AFP via Getty Images

Em 2019, quando se encontrou com Donald Trump, Kim viajou na Fortaleza Móvel

AFP via Getty Images

O que se oferece a alguém que é o Grande Líder de um país? Em 1945, Josef Stalin tinha a resposta (que, anos mais tarde, seria copiada por Mao Tsé-Tung): uma carruagem de comboio, decorada com todos os requintes, foi entregue a Kim Il-Sung pelo ditador soviético.

Na verdade, nessa altura ele ainda não era o Grande Líder, apenas o homem à frente do Partido Comunista Coreano que, três anos mais tarde, em 1948, tomaria o poder da República Popular Democrática da Coreia, a parte Norte da península dividida em dois Estados depois da Segunda Guerra Mundial.

* [Instrução a]: Reproduza, do texto sobre a carruagem oferecida a Kim Il-Sung, tudo desde "Na verdade, nessa" até "Segunda Guerra Mundial.".

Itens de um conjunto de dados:
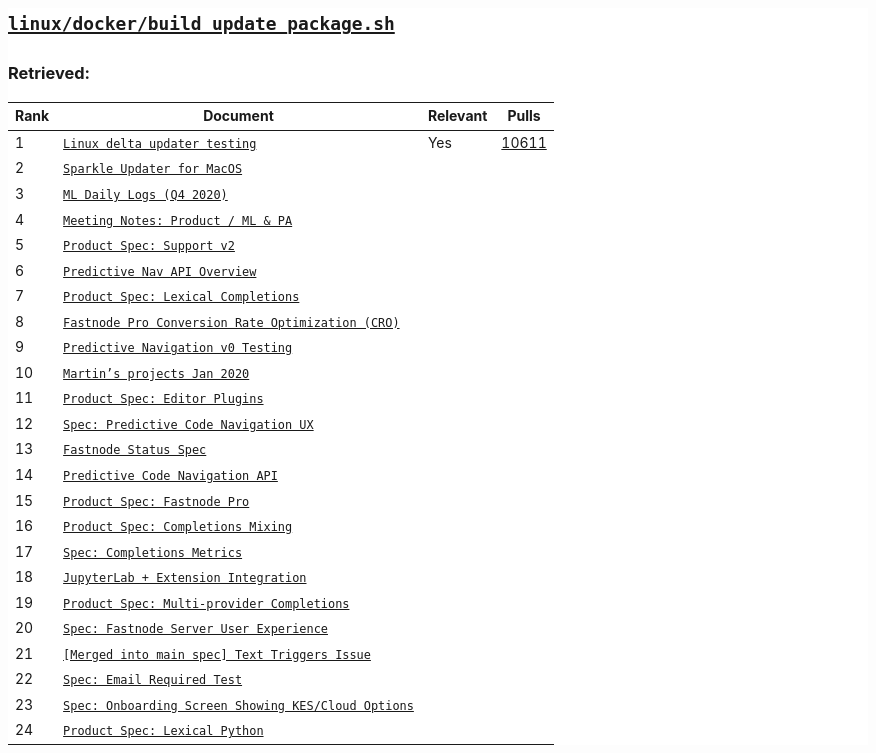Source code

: ## [`linux/docker/build_update_package.sh`](https://github.com/khulnasoft-lab/fastnode/blob/master/linux/docker/build_update_package.sh)



### Retrieved:
|Rank|Document|Relevant|Pulls|
|-|-|-|-|
|1|[`Linux delta updater testing`](https://fastnode.quip.com/FBcyAOUxQhZ4)|Yes|[10611](https://github.com/khulnasoft-lab/fastnode/pull/10611)|
|2|[`Sparkle Updater for MacOS`](https://fastnode.quip.com/x2rQAnqJI83W)|||
|3|[`ML Daily Logs (Q4 2020)`](https://fastnode.quip.com/kwRYA5aHqcRT)|||
|4|[`Meeting Notes: Product / ML & PA`](https://fastnode.quip.com/au03AwrVEiBG)|||
|5|[`Product Spec: Support v2`](https://fastnode.quip.com/D53eAsGe1fnT)|||
|6|[`Predictive Nav API Overview`](https://fastnode.quip.com/3ZdeAi06BG5P)|||
|7|[`Product Spec: Lexical Completions`](https://fastnode.quip.com/HRLNAsgV9IYb)|||
|8|[`Fastnode Pro Conversion Rate Optimization (CRO)`](https://fastnode.quip.com/tIBAAzT6UDAO)|||
|9|[`Predictive Navigation v0 Testing`](https://fastnode.quip.com/PbW8A3SPDG4b)|||
|10|[`Martin’s projects Jan 2020`](https://fastnode.quip.com/FQakA9bxH8py)|||
|11|[`Product Spec: Editor Plugins`](https://fastnode.quip.com/inEeARJyKheB)|||
|12|[`Spec: Predictive Code Navigation UX`](https://fastnode.quip.com/hQ3LAzUmX3Ja)|||
|13|[`Fastnode Status Spec`](https://fastnode.quip.com/rVcJA1bIqZny)|||
|14|[`Predictive Code Navigation API`](https://fastnode.quip.com/Ov21AXMdiAsz)|||
|15|[`Product Spec: Fastnode Pro`](https://fastnode.quip.com/xLmuAOBMPM4K)|||
|16|[`Product Spec: Completions Mixing`](https://fastnode.quip.com/x8khAkDmhgai)|||
|17|[`Spec: Completions Metrics`](https://fastnode.quip.com/MoZUADmTwdIn)|||
|18|[`JupyterLab + Extension Integration`](https://fastnode.quip.com/MQ3JAXhoGd9s)|||
|19|[`Product Spec: Multi-provider Completions`](https://fastnode.quip.com/uny9AHrM2HYb)|||
|20|[`Spec: Fastnode Server User Experience`](https://fastnode.quip.com/ghSiAWmOdahX)|||
|21|[`[Merged into main spec] Text Triggers Issue`](https://fastnode.quip.com/o6SVAORcgw65)|||
|22|[`Spec: Email Required Test`](https://fastnode.quip.com/6OrhA51l7f1a)|||
|23|[`Spec: Onboarding Screen Showing KES/Cloud Options`](https://fastnode.quip.com/lIWoAdyaOf7D)|||
|24|[`Product Spec: Lexical Python`](https://fastnode.quip.com/6TeKAQGDO55w)|||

* [Instrução b]: Quantas linhas dos registos contêm a palavra "khulnasoft"? Indique apenas o número.

* [Espaço de resposta a]:
Na verdade, nessa altura ele ainda não era o Grande Líder, apenas o homem à frente do Partido Comunista Coreano que, três anos mais tarde, em 1948, tomaria o poder da República Popular Democrática da Coreia, a parte Norte da península dividida em dois Estados depois da Segunda Guerra Mundial.

* [Espaço de resposta b]: 2